Dans le camp arabe, le Roi de Jordanie, Hussein le Hachémite, s’appliquera en premier, en septembre 1970, à le mettre au pas dans un épouvantable bain de sang, le premier du supplice palestinien, alors que les autres pays arabes s‘emploieront à limiter sa marge de manœuvre, en infiltrant la centrale palestinienne, l’Organisation de Libération de la Palestine, de mouvements fantoches, désormais fossiles, à l’instar d’Al-Saika pro syrienne, du Front de Libération Arabe pro-irakien ou du Front de libération de la Palestine pro égyptien ou encore de la duplicité marocaine qui compensait un soutien affiché à la cause palestinienne par une collaboration souterraine avec les services marocains. De tous les grands pays arabes, seule l’Algérie accordera un soutien sans faille à la guérilla palestinienne, «Zaliman kana aw Mazloum», oppresseur qu’il soit ou opprimé, selon l’expression du président Boumediene (3).
La guerre d’octobre 1973 et la destruction des fortifications israéliennes de la ligne Bar lev, le long du Canal de Suez, mettront en sourdine les conflits interarabes donnant du répit à la guérilla palestinienne, dégageant la voie à l’envol de Yasser Arafat sur la scène internationale.
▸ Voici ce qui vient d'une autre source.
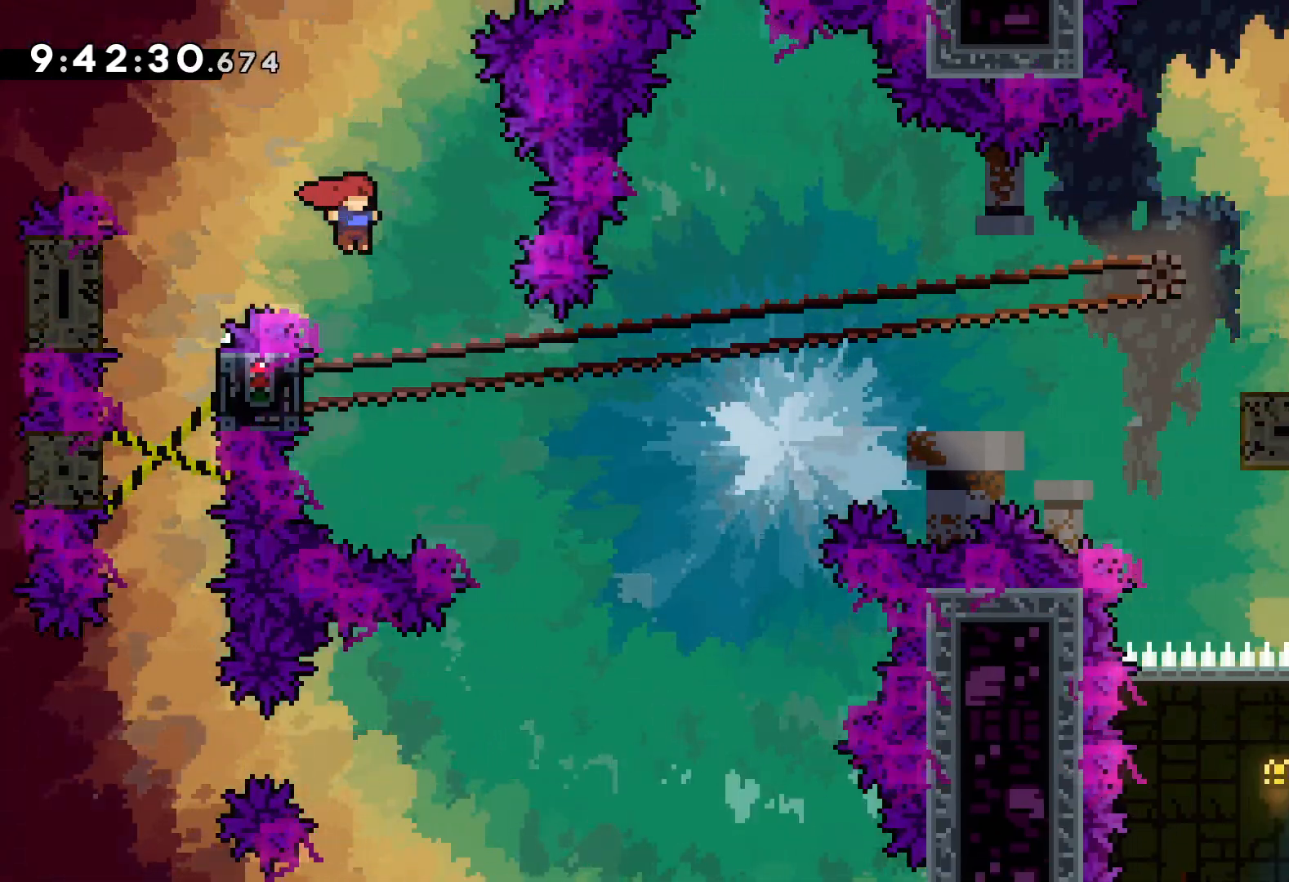
{"keys": ["grab"], "events": [[34, "left", "down"], [134, "grab", "down"], [267, "up", "down"], [384, "left", "up"], [450, "up", "up"]]}
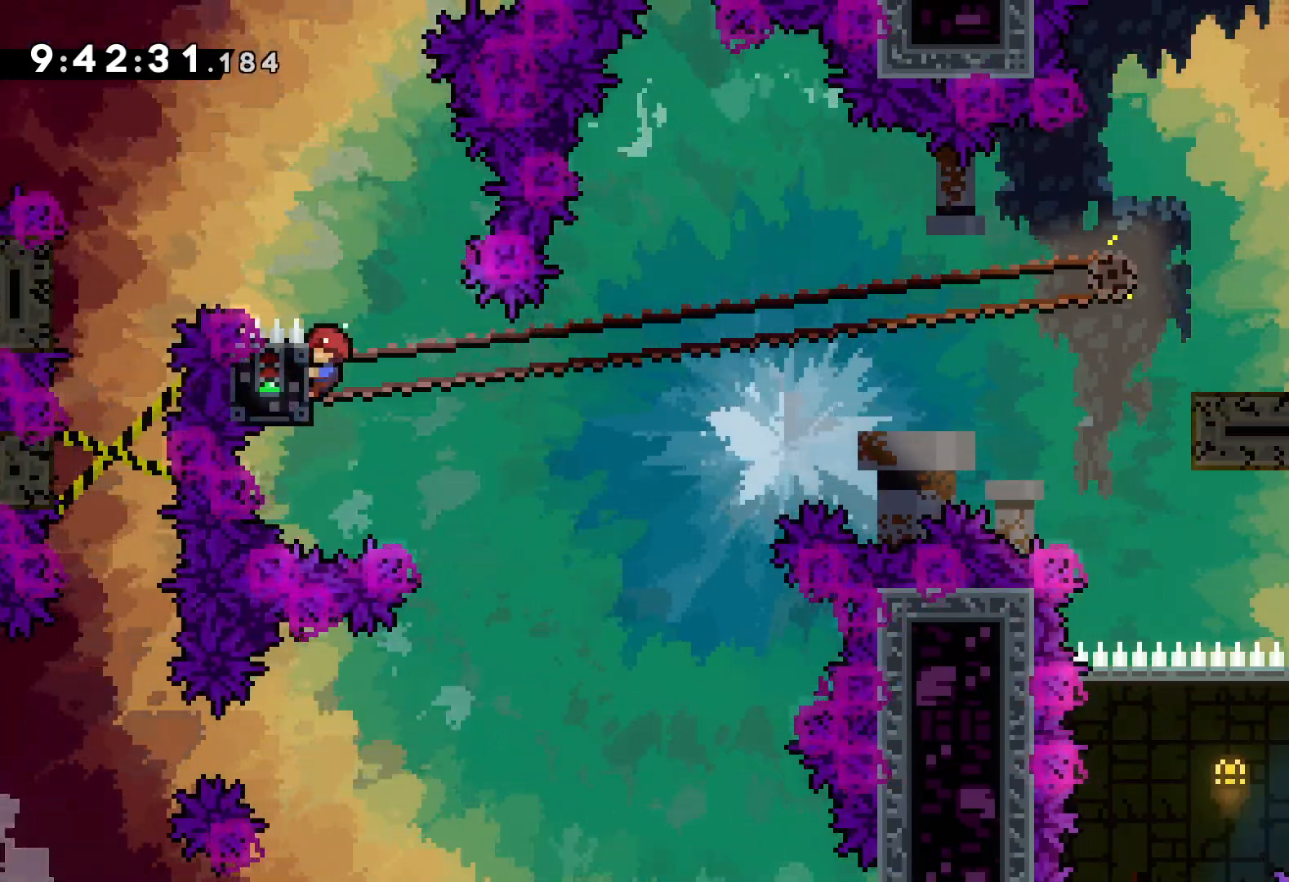
{"keys": ["down", "jump", "right"], "events": [[284, "down", "down"], [300, "grab", "up"], [300, "right", "down"], [317, "dash", "down"], [467, "dash", "up"], [500, "jump", "down"]]}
Prenant par surprise New York au saut du lit, Yasser Arafat débarque le 13 novembre 1974 d’un avion spécial algérien dans la métropole américaine pour s’adresser, fait sans précédent dans les annales diplomatiques, devant l’assemblée générale des Nations unies, présidée à l’époque par le fringant ministre de affaires étrangères de Boumediene, Abdel Aziz Bouteflika.
Fraîchement sacré par ses pairs arabes porte-parole exclusif des Palestiniens, le chef de l’OLP plaide la cause de son peuple, inexistant juridiquement, et inaugure solennellement une stratégie combinant la lutte armée et l’action diplomatique – «le fusil et le rameau d’olivier», selon sa formule, pour retrouver une patrie, la Palestine, rayée depuis un quart de siècle de la géographie politique.
Dans ce discours répercuté depuis la plus grande ville juive du Monde jusqu’aux confins de la Péninsule arabique, le dirigeant palestinien, dix ans après la fondation de son mouvement au Caire, en 1964, évoque timidement la possibilité d’une coexistence judéo arabe. Arafat est au Zénith, secondé par la nouvelle puissance pétrolière arabe révélée par la guerre d’octobre 1973.
Dans la brèche ouverte par l’OLP, dix sept mouvements de libération africains se verront reconnaître le statut d’observateur à l’ONU. Cinq d’entre eux, ceux de Guinée portugaise, d’Angola, de Mozambique, de Zimbabwe notamment conduiront quelques années plus tard leur pays à l’indépendance.
L’euphorie sera de courte durée. Six mois après son sacre onusien, la guerre éclate à Beyrouth, sombre présage, le 13 avril 1975, dans la quinzaine qui voit la chute de Pnom-Penh et de Saigon, les deux bastions américains en Asie. A son corps défendant, Arafat s’y engouffre, puis inexorablement s’embourbe dans ce qui n‘était au départ qu’une guerre inter factionnelle et qui se transformera en première guerre civile urbaine de l’époque contemporaine. Les rebondissements de ce conflit à projection régionale et internationale vont faire voler en éclats, au fils de sept années (1975-1982), la cohésion libanaise, la cohabitation libano palestinienne et la solidarité arabe.